1.
Con el tradicional Mensaje para la Jornada Mundial de la Paz, al
principio del nuevo año, deseo
hacer llegar un afectuoso saludo a todos los hombres y a todas las
mujeres del mundo, de modo especial a los que sufren a causa de la
violencia y de los conflictos armados. Es también un deseo lleno
de esperanza por un mundo más sereno, en el que aumente el número
de quienes, tanto individual como comunitariamente, se esfuerzan
por seguir las vías de la justicia y la paz.
2.
Antes de nada, quisiera rendir un homenaje agradecido a mis amados
Predecesores, los grandes Pontífices Pablo VI y Juan Pablo II,
inspirados artífices de paz. Animados por el espíritu de las
Bienaventuranzas, supieron leer en los numerosos acontecimientos
históricos que marcaron sus respectivos Pontificados la
intervención providencial de Dios, que nunca olvida la suerte del
género humano. Como incansables mensajeros del Evangelio,
invitaron repetidamente a todos a reemprender desde Dios la
promoción de una convivencia pacífica en todas las regiones de
la tierra. Mi primer Mensaje para la Jornada Mundial de la Paz
sigue la línea de esta noble enseñanza: con él, deseo confirmar
una vez más la firme voluntad de la Santa Sede de continuar
sirviendo a la causa de la paz. El nombre mismo de Benedicto, que
adopté el día en que fui elegido para la Cátedra de Pedro,
quiere indicar mi firme decisión de trabajar por la paz. En
efecto, he querido hacer referencia tanto al Santo Patrono de
Europa, inspirador de una civilización pacificadora de todo el
Continente, así como al Papa Benedicto XV, que condenó la
primera Guerra Mundial como una « matanza inútil » y se
esforzó para que todos reconocieran las razones superiores de la
paz.
3.
El tema de reflexión de este año —« En la verdad, la paz
»— expresa la convicción de que, donde y cuando el hombre
se deja iluminar por el resplandor de la verdad, emprende de modo
casi natural el camino de la paz. La Constitución pastoral Gaudium
et spes del Concilio Ecuménico Vaticano II, clausurado
hace ahora 40 años, afirma que la humanidad no conseguirá
construir « un mundo más humano para todos los hombres, en todos
los lugares de la tierra, a no ser que todos, con espíritu
renovado, se conviertan a la verdad de la paz ». Pero, ¿a qué
nos referimos al utilizar la expresión « verdad de la paz »?

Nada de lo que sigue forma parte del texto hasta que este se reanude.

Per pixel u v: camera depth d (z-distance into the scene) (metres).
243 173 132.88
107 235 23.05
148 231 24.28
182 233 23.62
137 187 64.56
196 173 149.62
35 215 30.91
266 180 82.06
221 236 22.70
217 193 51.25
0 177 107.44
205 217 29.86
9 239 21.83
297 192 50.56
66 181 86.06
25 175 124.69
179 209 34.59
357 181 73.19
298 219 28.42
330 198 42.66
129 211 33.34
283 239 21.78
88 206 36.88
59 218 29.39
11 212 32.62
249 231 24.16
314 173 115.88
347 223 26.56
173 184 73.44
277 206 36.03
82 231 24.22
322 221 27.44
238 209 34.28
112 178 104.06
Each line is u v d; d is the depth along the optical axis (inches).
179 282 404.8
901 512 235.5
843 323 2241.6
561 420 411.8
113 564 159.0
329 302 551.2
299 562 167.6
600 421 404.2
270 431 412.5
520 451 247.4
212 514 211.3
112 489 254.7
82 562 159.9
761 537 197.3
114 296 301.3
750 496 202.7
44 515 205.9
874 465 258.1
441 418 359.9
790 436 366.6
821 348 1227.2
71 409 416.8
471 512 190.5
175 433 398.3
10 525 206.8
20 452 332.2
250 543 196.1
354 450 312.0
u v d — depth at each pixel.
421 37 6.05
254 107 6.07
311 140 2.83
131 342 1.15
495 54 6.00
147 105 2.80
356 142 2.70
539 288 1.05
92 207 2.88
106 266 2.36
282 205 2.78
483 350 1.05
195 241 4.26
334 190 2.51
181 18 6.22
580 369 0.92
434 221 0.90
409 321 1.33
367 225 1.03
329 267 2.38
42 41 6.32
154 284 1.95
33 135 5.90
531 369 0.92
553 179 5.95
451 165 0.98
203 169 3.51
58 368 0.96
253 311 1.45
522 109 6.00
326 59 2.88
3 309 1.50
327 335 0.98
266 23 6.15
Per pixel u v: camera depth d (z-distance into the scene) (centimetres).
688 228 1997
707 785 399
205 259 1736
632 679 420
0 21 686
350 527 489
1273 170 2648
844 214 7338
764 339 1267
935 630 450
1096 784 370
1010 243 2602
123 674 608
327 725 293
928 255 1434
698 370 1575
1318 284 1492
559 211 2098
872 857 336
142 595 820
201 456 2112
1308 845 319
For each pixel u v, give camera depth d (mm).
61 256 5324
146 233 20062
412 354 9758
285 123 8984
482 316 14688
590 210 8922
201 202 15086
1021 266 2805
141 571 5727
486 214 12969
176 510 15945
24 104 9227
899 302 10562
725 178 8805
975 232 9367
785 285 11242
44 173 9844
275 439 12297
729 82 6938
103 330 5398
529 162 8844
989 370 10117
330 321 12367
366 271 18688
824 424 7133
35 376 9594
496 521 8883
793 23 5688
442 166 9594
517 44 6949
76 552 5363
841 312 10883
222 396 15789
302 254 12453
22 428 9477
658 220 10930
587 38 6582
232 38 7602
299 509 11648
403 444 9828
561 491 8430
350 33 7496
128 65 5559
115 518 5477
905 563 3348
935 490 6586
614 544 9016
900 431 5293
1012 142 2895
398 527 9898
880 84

Para contestar adecuadamente a esta pregunta se ha de tener
presente que la paz no puede reducirse a la simple ausencia de
conflictos armados, sino que debe entenderse como « el fruto de
un orden asignado a la sociedad humana por su divino Fundador »,
un orden « que los hombres, siempre sedientos de una justicia más
perfecta, han de llevar a cabo ». En cuanto resultado de un orden
diseñado y querido por el amor de Dios, la paz tiene su verdad
intrínseca e inapelable, y corresponde « a un anhelo y una
esperanza que nosotros tenemos de manera imborrable ».
4.
La paz, concebida de este modo, es un don celestial y una gracia
divina, que exige a todos los niveles el ejercicio de una
responsabilidad mayor: la de conformar —en la verdad, en la
justicia, en la libertad y en el amor— la historia humana con el
orden divino. Cuando falta la adhesión al orden trascendente de
la realidad, o bien el respeto de aquella « gramática » del diálogo
que es la ley moral universal, inscrita en el corazón del
hombre; cuando se obstaculiza y se impide el desarrollo
integral de la persona y la tutela de sus derechos fundamentales;
cuando muchos pueblos se ven obligados a sufrir injusticias y
desigualdades intolerables, ¿cómo se puede esperar la consecución
del bien de la paz? En efecto, faltan los elementos esenciales que
constituyen la verdad de dicho bien. San Agustín definía la paz
como « tranquillitas ordinis », la tranquilidad del
orden, es decir, aquella situación que permite en definitiva
respetar y realizar por completo la verdad del hombre.
5.
Entonces, ¿quién y qué puede impedir la consecución de la paz?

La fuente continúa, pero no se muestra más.